Textblock
========================================

Die Vorhandenheit ist das Gegenteil von der Zuhandenheit; die erste charakterisiert einen Gegenstand als bloßes Objekt einer wissenschaftliche Anschauung, während die zweite einen – so zu sagen – Gegenstand-für-uns, also einen sinnvollen Teil unserer Welt. Die Gegenstände im ersten Sinne können nur nebeneinander sein, denn alle ihre Verhältnisse bleiben äußerlich, können gemessen werden und von einem Gesetz ausgedrückt werden. Im zweiten Sinne verweisen die Gegenstände aufeinander und machen ein sinnvolles Ganze aus, sie sind anthropologisch geprägt und fallen unter kein Gesetz. Das Übersehen von der Seinsart der Zuhandenheit schießt die Möglichkeit aus, sowohl das Sein des im Vernehmen begegnenden Seienden, als auch das Sein des vernehmenden Daseins zu erfassen.

========================================

Datenauszüge
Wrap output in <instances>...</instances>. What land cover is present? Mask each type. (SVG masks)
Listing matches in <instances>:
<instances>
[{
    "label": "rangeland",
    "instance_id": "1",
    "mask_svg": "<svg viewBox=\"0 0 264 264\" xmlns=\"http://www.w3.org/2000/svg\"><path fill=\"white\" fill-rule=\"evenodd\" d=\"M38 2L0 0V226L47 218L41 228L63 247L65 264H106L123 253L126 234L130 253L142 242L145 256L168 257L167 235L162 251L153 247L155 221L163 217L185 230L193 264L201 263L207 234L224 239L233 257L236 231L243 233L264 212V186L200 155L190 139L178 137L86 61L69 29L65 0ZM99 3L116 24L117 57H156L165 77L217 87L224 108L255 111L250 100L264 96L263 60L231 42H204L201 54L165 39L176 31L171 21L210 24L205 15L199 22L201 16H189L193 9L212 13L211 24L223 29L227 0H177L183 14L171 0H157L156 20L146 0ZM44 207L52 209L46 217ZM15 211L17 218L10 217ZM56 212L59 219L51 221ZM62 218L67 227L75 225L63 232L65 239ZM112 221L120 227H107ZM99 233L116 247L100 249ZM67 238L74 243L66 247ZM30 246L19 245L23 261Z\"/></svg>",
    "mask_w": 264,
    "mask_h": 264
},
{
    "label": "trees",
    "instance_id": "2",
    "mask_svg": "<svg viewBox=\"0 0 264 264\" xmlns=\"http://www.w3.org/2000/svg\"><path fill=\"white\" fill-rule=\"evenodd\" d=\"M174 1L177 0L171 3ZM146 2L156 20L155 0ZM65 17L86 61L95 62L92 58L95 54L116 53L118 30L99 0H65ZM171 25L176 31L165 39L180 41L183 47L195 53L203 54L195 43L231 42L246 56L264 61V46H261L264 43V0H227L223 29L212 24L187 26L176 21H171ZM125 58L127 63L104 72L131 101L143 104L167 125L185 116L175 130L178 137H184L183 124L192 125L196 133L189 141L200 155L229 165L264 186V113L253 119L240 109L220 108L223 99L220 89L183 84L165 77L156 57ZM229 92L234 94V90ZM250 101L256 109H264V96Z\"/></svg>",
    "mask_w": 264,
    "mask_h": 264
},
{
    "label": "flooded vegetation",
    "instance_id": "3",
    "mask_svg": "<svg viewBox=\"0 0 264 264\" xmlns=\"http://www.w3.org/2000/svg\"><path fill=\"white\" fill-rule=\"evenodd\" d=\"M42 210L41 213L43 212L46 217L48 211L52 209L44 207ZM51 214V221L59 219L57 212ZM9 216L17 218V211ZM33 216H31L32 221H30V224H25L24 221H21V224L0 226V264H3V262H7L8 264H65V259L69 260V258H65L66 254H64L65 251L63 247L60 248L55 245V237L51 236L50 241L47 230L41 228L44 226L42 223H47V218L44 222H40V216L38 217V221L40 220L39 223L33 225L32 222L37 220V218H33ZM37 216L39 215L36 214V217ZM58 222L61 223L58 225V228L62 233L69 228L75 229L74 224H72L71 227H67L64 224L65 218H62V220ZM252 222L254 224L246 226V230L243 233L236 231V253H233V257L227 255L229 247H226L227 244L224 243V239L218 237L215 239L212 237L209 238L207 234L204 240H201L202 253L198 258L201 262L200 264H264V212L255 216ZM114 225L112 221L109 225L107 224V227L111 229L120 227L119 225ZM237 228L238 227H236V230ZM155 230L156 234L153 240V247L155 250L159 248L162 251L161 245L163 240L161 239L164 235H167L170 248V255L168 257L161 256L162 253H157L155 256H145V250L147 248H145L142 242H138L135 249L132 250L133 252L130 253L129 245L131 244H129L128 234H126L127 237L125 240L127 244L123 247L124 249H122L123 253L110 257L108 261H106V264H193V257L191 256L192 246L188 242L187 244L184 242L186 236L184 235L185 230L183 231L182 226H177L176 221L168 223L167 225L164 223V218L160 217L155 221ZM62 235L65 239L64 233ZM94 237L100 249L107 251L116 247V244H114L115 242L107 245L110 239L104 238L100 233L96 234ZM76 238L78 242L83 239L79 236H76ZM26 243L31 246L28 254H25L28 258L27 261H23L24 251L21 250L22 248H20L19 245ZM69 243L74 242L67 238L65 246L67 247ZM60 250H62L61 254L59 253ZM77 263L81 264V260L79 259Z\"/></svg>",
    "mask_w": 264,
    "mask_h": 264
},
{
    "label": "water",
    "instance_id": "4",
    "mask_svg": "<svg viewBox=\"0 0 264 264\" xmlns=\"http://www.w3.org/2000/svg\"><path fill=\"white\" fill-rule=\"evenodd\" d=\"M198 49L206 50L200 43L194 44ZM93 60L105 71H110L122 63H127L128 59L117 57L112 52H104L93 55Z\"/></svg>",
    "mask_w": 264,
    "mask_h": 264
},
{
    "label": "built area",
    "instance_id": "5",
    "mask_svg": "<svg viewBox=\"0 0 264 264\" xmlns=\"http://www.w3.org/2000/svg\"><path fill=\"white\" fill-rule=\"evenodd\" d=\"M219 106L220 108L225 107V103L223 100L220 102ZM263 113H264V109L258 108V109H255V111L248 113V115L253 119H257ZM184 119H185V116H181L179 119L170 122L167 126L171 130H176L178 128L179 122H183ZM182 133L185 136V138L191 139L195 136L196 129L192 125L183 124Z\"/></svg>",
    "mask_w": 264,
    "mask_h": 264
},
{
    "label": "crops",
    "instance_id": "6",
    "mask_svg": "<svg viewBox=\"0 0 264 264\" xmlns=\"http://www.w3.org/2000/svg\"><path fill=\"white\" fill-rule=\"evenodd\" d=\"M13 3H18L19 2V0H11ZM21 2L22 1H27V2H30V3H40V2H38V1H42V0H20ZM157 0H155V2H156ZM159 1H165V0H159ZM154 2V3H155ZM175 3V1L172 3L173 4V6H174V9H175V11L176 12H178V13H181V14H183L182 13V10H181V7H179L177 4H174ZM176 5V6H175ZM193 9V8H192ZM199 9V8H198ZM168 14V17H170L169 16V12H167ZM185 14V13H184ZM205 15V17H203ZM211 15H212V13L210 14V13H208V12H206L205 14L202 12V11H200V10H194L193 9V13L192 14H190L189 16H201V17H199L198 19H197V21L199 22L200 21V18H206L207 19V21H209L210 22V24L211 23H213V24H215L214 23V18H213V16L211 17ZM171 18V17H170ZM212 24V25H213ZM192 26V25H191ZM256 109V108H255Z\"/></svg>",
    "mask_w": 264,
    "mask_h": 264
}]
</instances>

========================================

Die Aufgaben
1. Was können die Gegenstände im ersten Sinne laut dem Text über Vorhandenheit und Zuhandenheit nur sein?
2. Schreibe aus dem Text über Vorhandenheit und Zuhandenheit die Stelle von „Die Vorhandenheit ist“ bis einschließlich „Daseins zu erfassen.“ wortgetreu ab.
Die Auflistung spielt hierfür keine Rolle.

Endgültige Antworten
1. Sie können nur nebeneinander sein.

2.
Die Vorhandenheit ist das Gegenteil von der Zuhandenheit; die erste charakterisiert einen Gegenstand als bloßes Objekt einer wissenschaftliche Anschauung, während die zweite einen – so zu sagen – Gegenstand-für-uns, also einen sinnvollen Teil unserer Welt. Die Gegenstände im ersten Sinne können nur nebeneinander sein, denn alle ihre Verhältnisse bleiben äußerlich, können gemessen werden und von einem Gesetz ausgedrückt werden. Im zweiten Sinne verweisen die Gegenstände aufeinander und machen ein sinnvolles Ganze aus, sie sind anthropologisch geprägt und fallen unter kein Gesetz. Das Übersehen von der Seinsart der Zuhandenheit schießt die Möglichkeit aus, sowohl das Sein des im Vernehmen begegnenden Seienden, als auch das Sein des vernehmenden Daseins zu erfassen.